Yorkshire prison bucks the trend, IMB Full Sutton report

Independent monitors at HMP Full Sutton report that the high security prison near Stamford Bridge provides a safe and secure environment for prisoners and staff. Full Sutton suffered none of the disruption faced by some other prisons at the end of 2016. Despite reductions in staff numbers, good order and discipline have been maintained through constant vigilance, and the development of improved relationships between prisoners and staff. Violence between prisoners, and violence towards staff reduced in 2016. There was an increase in the numbers of prisoners who self-harmed. However, in 2016 no prisoner in Full Sutton took his own life.

The IMB has reported that more needs to be done to ensure that new prisoners coming into Full Sutton are employed quickly, so that they don’t fall into debt and are pressurised by other prisoners, and to ensure that a gang culture that has developed doesn’t become accepted as the norm. The regime in the segregation unit has improved. But the IMB recommends that the Prison Service should review the use and purpose of such units. Overall, there is not enough work for prisoners to do and the IMB has informed the Prisons Minister that there is a need for a fresh impetus and focus from government on employment and education for long term prisoners, both to help with rehabilitation, and to support safety and security within the prison.

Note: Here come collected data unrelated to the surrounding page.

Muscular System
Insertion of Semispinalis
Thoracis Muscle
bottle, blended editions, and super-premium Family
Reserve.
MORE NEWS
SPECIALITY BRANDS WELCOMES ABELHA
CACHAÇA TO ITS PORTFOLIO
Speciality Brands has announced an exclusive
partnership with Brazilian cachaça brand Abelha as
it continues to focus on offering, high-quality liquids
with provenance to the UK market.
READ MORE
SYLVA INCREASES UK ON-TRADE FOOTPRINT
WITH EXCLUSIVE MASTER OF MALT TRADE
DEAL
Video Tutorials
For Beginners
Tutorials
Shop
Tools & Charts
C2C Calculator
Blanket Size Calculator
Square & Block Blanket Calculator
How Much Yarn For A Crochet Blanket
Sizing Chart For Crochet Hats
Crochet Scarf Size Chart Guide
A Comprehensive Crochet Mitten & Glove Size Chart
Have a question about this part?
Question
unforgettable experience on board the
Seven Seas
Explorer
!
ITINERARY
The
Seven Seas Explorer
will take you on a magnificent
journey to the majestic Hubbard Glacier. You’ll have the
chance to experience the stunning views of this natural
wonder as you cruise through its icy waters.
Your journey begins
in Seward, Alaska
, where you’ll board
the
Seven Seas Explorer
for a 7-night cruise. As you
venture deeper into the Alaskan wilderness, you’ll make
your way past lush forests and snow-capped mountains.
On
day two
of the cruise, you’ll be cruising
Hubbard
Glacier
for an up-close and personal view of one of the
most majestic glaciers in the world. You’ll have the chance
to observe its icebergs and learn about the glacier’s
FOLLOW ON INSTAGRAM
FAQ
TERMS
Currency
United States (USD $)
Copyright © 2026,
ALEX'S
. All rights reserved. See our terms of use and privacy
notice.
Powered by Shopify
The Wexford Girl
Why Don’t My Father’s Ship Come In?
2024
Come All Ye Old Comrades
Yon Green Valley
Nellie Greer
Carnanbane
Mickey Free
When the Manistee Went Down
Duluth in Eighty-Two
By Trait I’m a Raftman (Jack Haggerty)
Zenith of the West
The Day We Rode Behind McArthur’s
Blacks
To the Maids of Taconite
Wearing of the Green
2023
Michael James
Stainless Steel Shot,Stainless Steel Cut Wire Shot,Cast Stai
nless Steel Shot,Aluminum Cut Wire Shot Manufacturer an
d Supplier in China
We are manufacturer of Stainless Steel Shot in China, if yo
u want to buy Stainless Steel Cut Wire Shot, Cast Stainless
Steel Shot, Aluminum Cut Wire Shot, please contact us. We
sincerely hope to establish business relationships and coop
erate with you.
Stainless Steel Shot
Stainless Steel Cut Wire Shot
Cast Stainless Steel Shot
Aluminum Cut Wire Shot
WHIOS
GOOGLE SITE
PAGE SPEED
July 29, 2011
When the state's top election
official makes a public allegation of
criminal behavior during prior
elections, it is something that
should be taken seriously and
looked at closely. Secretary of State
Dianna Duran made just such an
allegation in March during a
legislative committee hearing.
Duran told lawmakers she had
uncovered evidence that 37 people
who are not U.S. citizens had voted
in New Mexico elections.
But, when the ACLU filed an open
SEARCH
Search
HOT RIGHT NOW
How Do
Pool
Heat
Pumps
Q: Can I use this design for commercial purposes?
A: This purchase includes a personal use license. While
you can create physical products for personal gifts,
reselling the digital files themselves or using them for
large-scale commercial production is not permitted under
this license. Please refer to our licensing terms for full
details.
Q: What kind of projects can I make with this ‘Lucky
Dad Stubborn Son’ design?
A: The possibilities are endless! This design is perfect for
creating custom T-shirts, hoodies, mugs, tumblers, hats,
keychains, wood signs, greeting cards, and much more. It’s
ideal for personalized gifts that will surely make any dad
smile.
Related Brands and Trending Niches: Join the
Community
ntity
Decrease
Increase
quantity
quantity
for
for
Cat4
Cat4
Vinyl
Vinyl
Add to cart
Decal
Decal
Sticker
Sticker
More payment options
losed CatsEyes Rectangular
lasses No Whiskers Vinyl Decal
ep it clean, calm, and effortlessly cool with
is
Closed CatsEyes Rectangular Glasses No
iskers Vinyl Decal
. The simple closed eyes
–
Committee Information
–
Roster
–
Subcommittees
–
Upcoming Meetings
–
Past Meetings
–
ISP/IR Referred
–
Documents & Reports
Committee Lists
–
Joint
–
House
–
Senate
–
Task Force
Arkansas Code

Helen Scull, Chair of the IMB, says:

“HMP Full Sutton houses some of the country’s most serious offenders. Our overall assessment is that they are treated fairly by the regime there. We are aware that some prisoners themselves recognise this too. The prison ensures the environment for all prisoners is as safe as possible. There is no room for complacency. This is achieved through constant hard work, vigilance, and good communication with prisoners”

 

 

Notes to editors

The Prison Act 1952 requires every prison to be monitored by an Independent Board appointed by the Secretary of State from members of the community in which the prison or centre is situated.

The Board is specifically charged to:

(1)  satisfy itself as to the humane and just treatment of those held in custody within its prison and the range and adequacy of the programmes preparing them for release.

(2)  inform promptly the Secretary of State, or any official to whom he has delegated authority as it judges appropriate, any concern it has.

(3)  report annually to the Secretary of State on how well the prison has met the standards and requirements placed on it and what impact these have on those in its custody.

To enable the Board to carry out these duties effectively, its members have right of access to every prisoner and every part of the prison and also to the prison’s records.